───── 提示文

また、ポリビニルアセタールは、ポリ酢酸ビニルに、ホルムアルデヒドやn-ブチルアルデヒドを反応させて得ることもできる。
【0067】
ポリビニルブチラールは、ポリ酢酸ビニルに、酸触媒とともにポリビニルアルコールやブチルアルデヒドなどを縮合させることによる公知の方法で得ることができる。
【0068】
スチレン系樹脂は、スチレン、α-アルキル(C1~4)スチレン[例えばα-メチルスチレンなど]、アルキル(C1~4)スチレン[例えばビニルトルエンなど]、ハロスチレン[例えばクロロスチレン、ブロモスチレンなど]、ヒドロキシスチレン、メトキシスチレン、シアノスチレン、アセチルスチレンなどのスチレン誘導体などのスチレン化合物、好ましくはスチレンを含む原料モノマーの付加重合物であることが好ましい。
【0069】
スチレン/アルカジエン系樹脂は、スチレンと少なくとも1種のアルカジエンの(共)重合体およびスチレンと少なくとも1種のアルカジエンと少なくとも1種の他の付加重合性モノマーとの共重合体が挙げられる。ここで、他の付加重合性モノマーとは、(メタ)アクリル酸エステル、カルボキシル基含有モノマー、アミド基含有モノマー、オレフィン系モノマー(モノエン)、テルペン[例えばピネン、リモネンなど]、エポキシ基(グリシジル基など)含有モノマー、ニトリル基含有モノマー、不飽和モノ-またはポリオール、不飽和エーテル、ビニルエステル系モノマー、ハロゲン含有ビニル系モノマー、上前記以外の、カチオン性基(アミノ基もしくは4級アンモニウム塩基)含有不飽和モノマー、不飽和ケトン、イオウ含有不飽和モノマー、イソシアネート基不飽和モノマーからなる群から選ばれ、なかでも、(メタ)アクリル酸エステル(さらに好ましくは、アルキル(メタ)アクリレート)、およびニトリル基含有モノマー(特にアクリロニトリル)がより好ましい。例えば、ブタジエン-スチレン共重合体、アクリロニトリル-ブタジエン-スチレン共重合体(ABS樹脂)、シクロペンタジエン-スチレン共重合体などが挙げられる。

──────────
───── 提供データ

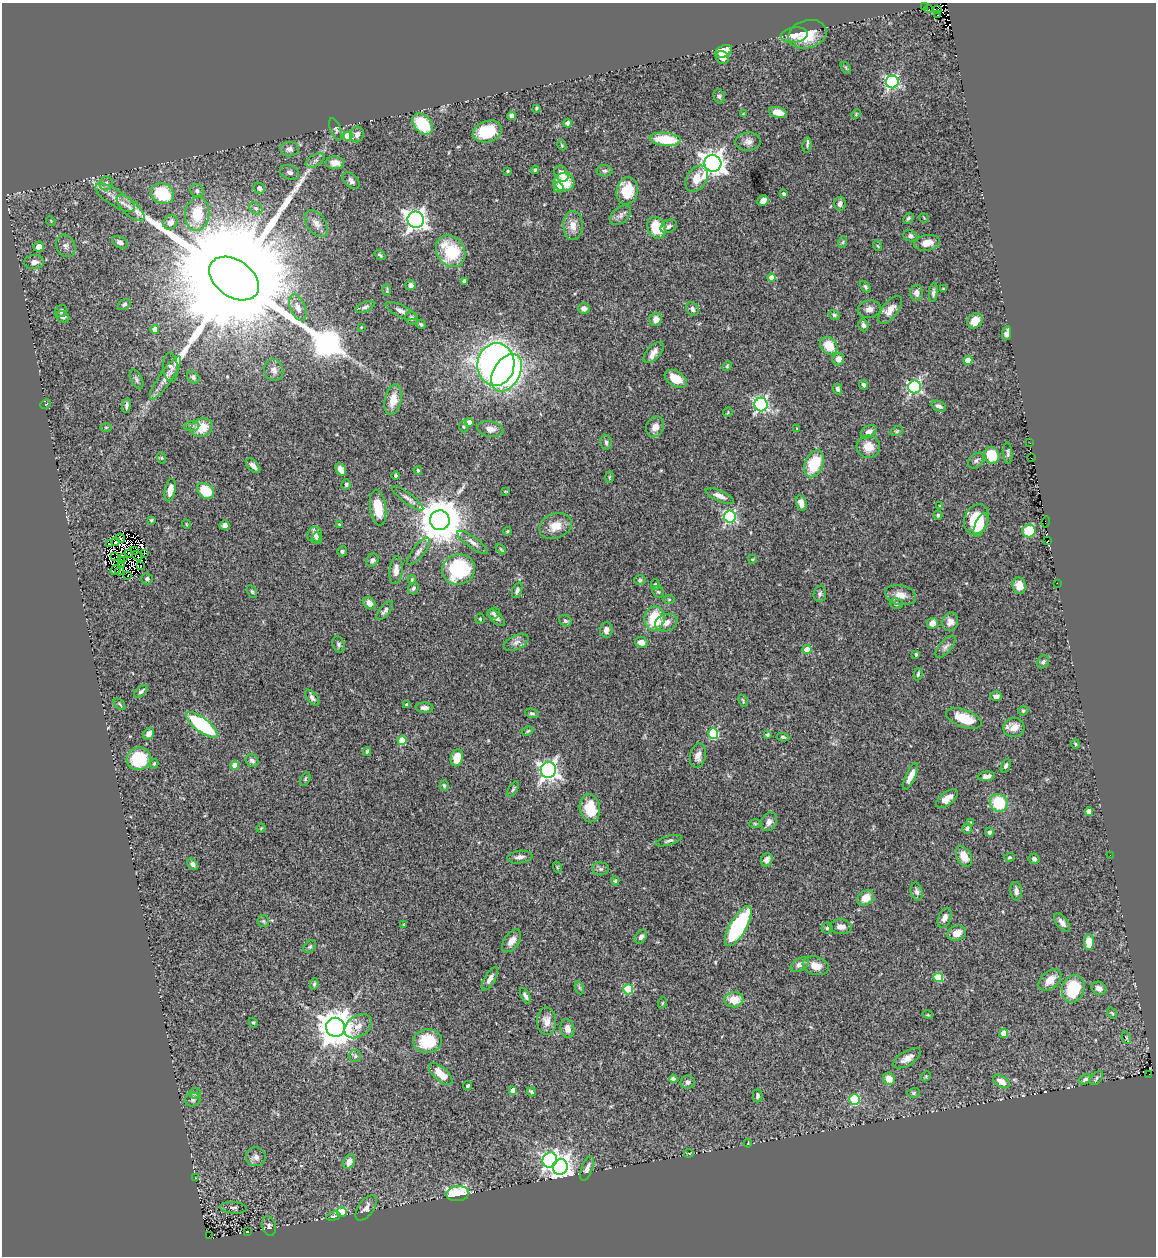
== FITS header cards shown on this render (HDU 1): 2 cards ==
NAXIS1  =                 1154
NAXIS2  =                 1254

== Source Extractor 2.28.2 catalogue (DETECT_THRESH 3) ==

──────────

◆ 作業内容 ◆
1/ 樹脂についての文章から、「また、ポリビニルアセタールは」で始まり「重合物であることが好ましい。」で終わる部分を、一字も変えずに書き写すこと。
2/ 次の(a)〜(c)が樹脂についての文章と合っているかを、それぞれ「はい」か「いいえ」で答えよ。判断の決め手となる語句も文章から正確に引用すること。
(a) ポリビニルブチラールは、酸触媒を用いる方法で得られる。
(b) スチレン系樹脂の原料モノマーには、ビニルトルエンを含むものが好ましいとされている。
(c) ABS樹脂とは、アクリロニトリル-ブタジエン-スチレン共重合体のことである。
3/ 樹脂についての文章の続きを、最後の文のすぐあとから書き進めること。

◆ 解答一覧 ◆
1/
また、ポリビニルアセタールは、ポリ酢酸ビニルに、ホルムアルデヒドやn-ブチルアルデヒドを反応させて得ることもできる。
【0067】
ポリビニルブチラールは、ポリ酢酸ビニルに、酸触媒とともにポリビニルアルコールやブチルアルデヒドなどを縮合させることによる公知の方法で得ることができる。
【0068】
スチレン系樹脂は、スチレン、α-アルキル(C1~4)スチレン[例えばα-メチルスチレンなど]、アルキル(C1~4)スチレン[例えばビニルトルエンなど]、ハロスチレン[例えばクロロスチレン、ブロモスチレンなど]、ヒドロキシスチレン、メトキシスチレン、シアノスチレン、アセチルスチレンなどのスチレン誘導体などのスチレン化合物、好ましくはスチレンを含む原料モノマーの付加重合物であることが好ましい。

2/
(a) はい。「酸触媒とともにポリビニルアルコールやブチルアルデヒドなどを縮合させることによる公知の方法で得ることができる」
(b) いいえ。「好ましくはスチレンを含む原料モノマーの付加重合物であることが好ましい」
(c) はい。「アクリロニトリル-ブタジエン-スチレン共重合体(ABS樹脂)」

3/
【0070】
アクリロニトリル系樹脂としては、ポリアクリロニトリル、およびアクリロニトリルと少なくとも1種の他の付加重合性モノマー[例えばメタクリル酸メチル、アクリル酸メチル、酢酸ビニル、塩化ビニル、塩化ビニリデン、N-メチルアクリルアミド、エチルアクリルアミド、2-メチル-5-ビニルピリジンなど]、(メタ)アクリル酸エステル、芳香族不飽和炭化水素、オレフィン系モノマー(モノエン)および酢酸ビニルとの共重合体が挙げられる。
【0071】
ポリビニルエーテルは、一般にビニルエーテルモノマーと触媒であるプロトン酸や金属ハロゲン化物などのルイス酸とを用いて、カチオン重合することによる公知の方法で得ることができる。より詳しくは、プロトン酸としてのハロゲン化水素[例えば塩化水素、臭化水素、ヨウ化水素など]と触媒である金属のハロゲン化物[例えばFeCl3、FeBr3、GaCl3、TaCl5、MoCl5、WCl6など]とを用いてカチオン重合させる。また、ポリビニルエーテルは、ビニルエーテルモノマーと無水マレイン酸とのラジカル共重合によりコポリマーとして得られる。
【0072】
ジエン系樹脂は、アルカジエン、例えばC4~12の鎖状アルカジエン[例えばブタジエン、イソプレン、ネオプレン、1,3-または1,4-ペンタジエン、1,6-ヘキサジエン、1,3-または1,7-オクタジエン、1,3-ドデカジエンなど]、およびC5~12の環状アルカジエン[例えばシクロペンタジエン、ジシクロペンタジエン、ビニルシクロヘキセン、エチリデンビシクロヘプテンなど]を公知のイオン重合法やラジカル重合法によって、単独重合または共重合させることによって得ることができる。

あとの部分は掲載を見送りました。